■ Provided information:

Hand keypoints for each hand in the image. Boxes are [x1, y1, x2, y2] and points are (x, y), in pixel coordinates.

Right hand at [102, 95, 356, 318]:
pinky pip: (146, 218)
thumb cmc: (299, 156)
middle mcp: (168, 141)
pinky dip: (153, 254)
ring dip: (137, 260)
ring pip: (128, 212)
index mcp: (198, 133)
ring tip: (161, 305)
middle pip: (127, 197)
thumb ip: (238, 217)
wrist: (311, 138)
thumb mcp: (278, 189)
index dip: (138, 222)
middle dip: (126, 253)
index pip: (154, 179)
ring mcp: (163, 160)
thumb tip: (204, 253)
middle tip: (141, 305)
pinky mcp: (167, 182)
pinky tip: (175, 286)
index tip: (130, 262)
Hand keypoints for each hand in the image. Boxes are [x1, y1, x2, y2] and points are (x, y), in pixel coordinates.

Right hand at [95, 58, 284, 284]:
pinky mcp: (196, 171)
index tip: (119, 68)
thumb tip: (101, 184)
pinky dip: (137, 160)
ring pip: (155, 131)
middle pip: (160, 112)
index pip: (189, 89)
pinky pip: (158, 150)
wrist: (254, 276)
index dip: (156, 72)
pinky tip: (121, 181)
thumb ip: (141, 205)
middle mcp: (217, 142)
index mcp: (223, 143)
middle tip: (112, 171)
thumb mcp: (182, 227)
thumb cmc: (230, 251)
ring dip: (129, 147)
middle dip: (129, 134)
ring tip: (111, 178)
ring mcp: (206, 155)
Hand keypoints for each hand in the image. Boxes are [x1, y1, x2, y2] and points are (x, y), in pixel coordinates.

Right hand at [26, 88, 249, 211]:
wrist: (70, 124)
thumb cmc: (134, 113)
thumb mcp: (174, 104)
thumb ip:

...

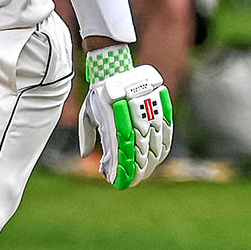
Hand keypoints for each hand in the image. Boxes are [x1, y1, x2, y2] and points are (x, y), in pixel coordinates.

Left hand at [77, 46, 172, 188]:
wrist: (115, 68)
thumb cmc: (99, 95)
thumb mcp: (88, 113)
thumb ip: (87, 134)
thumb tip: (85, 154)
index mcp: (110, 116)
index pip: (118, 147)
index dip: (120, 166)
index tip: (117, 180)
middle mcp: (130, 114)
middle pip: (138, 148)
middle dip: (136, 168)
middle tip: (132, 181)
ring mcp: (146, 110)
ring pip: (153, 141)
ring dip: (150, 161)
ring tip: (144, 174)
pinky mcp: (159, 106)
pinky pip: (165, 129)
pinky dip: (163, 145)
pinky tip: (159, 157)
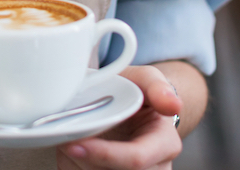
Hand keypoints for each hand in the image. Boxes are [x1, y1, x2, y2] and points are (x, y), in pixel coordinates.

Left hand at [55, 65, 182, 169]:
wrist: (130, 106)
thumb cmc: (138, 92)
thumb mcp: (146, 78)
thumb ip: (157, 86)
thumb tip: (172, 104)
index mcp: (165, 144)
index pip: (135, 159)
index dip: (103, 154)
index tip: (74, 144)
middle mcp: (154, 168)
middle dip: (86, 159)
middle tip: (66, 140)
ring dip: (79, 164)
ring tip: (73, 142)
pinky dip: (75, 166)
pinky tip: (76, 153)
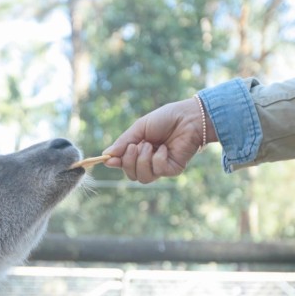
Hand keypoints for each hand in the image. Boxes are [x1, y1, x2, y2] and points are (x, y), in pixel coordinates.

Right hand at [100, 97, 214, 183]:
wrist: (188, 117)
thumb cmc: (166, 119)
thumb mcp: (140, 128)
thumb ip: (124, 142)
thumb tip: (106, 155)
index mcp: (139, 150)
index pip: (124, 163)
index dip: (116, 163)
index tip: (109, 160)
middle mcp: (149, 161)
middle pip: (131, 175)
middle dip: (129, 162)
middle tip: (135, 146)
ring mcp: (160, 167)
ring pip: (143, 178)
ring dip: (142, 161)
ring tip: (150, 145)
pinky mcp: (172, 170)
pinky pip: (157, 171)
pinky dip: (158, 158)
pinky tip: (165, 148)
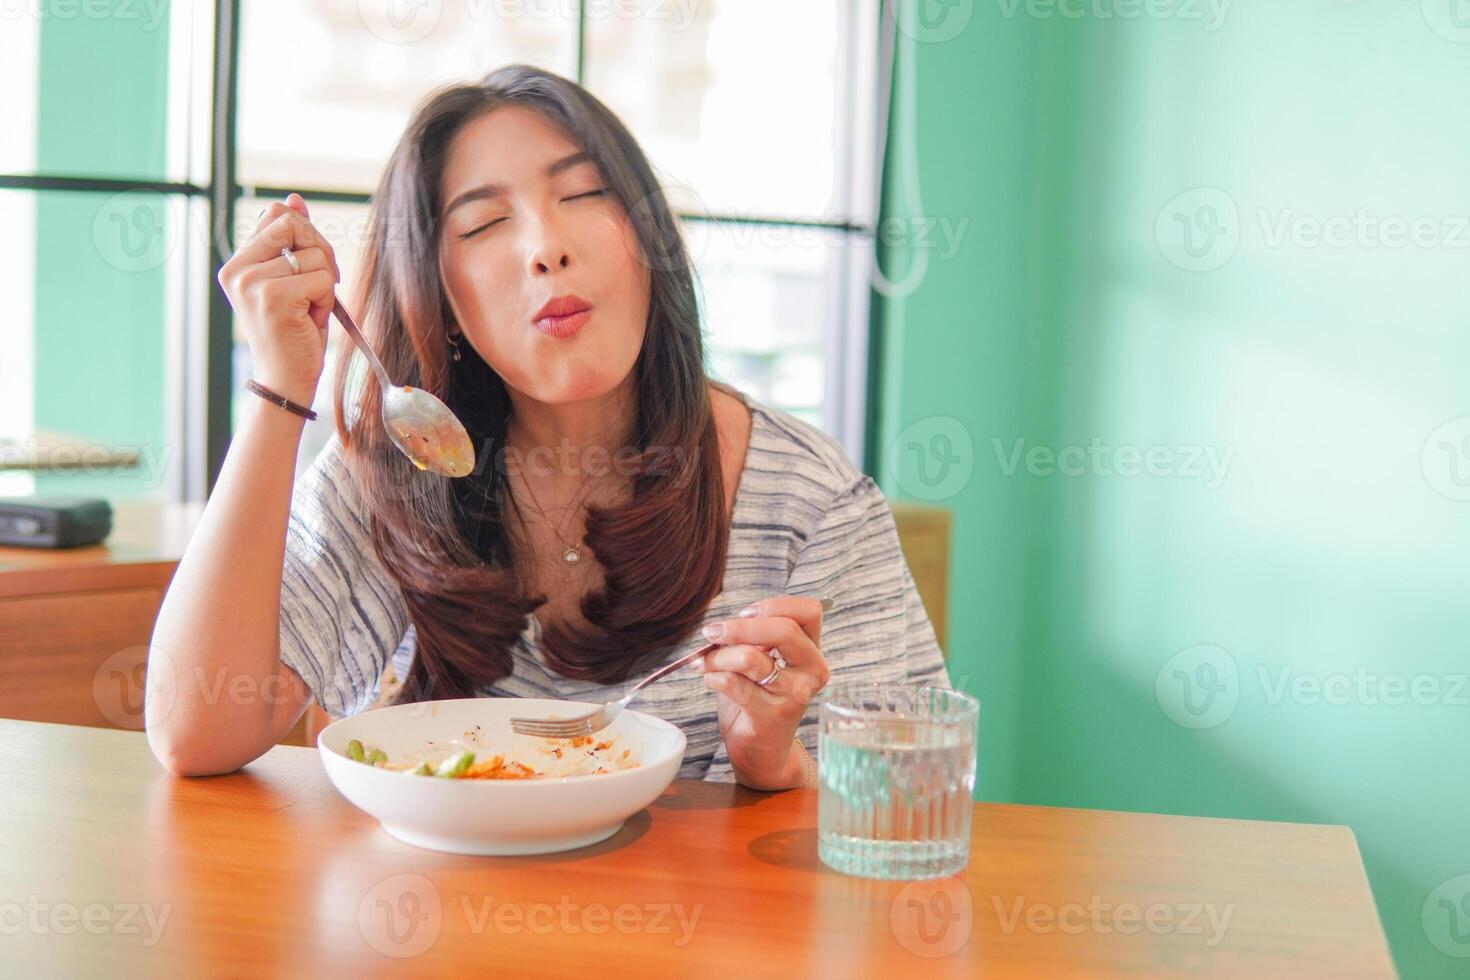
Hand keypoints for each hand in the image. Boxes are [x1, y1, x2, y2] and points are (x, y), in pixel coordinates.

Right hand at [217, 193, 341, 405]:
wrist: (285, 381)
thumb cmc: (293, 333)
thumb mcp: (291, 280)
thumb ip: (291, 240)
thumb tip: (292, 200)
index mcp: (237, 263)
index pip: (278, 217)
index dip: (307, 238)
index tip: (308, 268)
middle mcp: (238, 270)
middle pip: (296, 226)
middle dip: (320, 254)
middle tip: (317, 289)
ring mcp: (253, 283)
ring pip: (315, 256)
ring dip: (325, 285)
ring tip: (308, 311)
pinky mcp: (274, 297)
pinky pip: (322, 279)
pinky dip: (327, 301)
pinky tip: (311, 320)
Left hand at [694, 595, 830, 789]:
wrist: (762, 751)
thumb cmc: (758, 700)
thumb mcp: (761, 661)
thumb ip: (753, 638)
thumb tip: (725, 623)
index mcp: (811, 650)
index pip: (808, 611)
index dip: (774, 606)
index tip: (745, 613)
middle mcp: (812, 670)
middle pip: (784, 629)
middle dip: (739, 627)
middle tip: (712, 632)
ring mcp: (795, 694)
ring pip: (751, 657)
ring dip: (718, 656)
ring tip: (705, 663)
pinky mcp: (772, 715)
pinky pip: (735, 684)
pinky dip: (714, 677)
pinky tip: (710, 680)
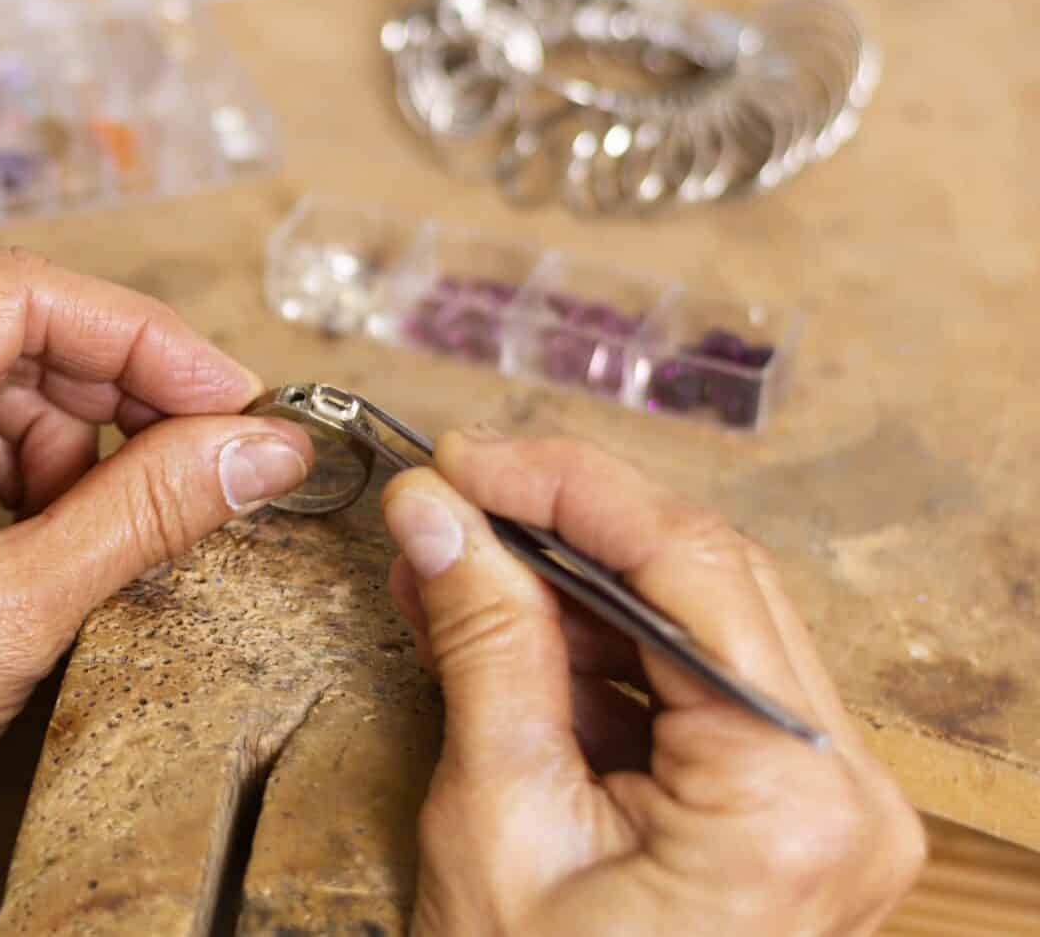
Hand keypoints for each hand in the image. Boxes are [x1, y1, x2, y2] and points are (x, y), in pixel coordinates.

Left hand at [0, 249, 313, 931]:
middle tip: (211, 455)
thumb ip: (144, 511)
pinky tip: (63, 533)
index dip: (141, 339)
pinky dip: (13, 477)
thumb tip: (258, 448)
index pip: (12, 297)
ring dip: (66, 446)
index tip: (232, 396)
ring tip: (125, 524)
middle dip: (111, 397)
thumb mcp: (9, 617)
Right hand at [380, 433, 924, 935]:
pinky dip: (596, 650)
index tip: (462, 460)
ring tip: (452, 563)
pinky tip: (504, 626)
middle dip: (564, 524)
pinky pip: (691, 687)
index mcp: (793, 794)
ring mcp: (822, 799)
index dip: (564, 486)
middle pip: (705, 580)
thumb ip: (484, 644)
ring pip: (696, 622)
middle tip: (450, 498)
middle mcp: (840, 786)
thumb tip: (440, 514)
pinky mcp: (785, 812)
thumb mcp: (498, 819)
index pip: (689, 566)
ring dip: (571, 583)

■ Work order: Write down again, exactly as given, only the lines above that fall from the line with "thumb mcp: (9, 617)" to the line with "middle mcp: (840, 786)", inclusive.

■ Solution:
thumb mcp: (9, 617)
Right hand at [380, 433, 924, 935]:
pinky dip: (596, 650)
index tip: (462, 460)
ring tip: (452, 563)
pinky tip: (504, 626)
middle dip: (564, 524)
pinky pip: (691, 687)
index mcp: (793, 794)
ring mcp: (822, 799)
index dip: (564, 486)
middle pip: (705, 580)
thumb ip: (484, 644)
ring pip: (696, 622)
middle tip: (450, 498)
middle mcp: (840, 786)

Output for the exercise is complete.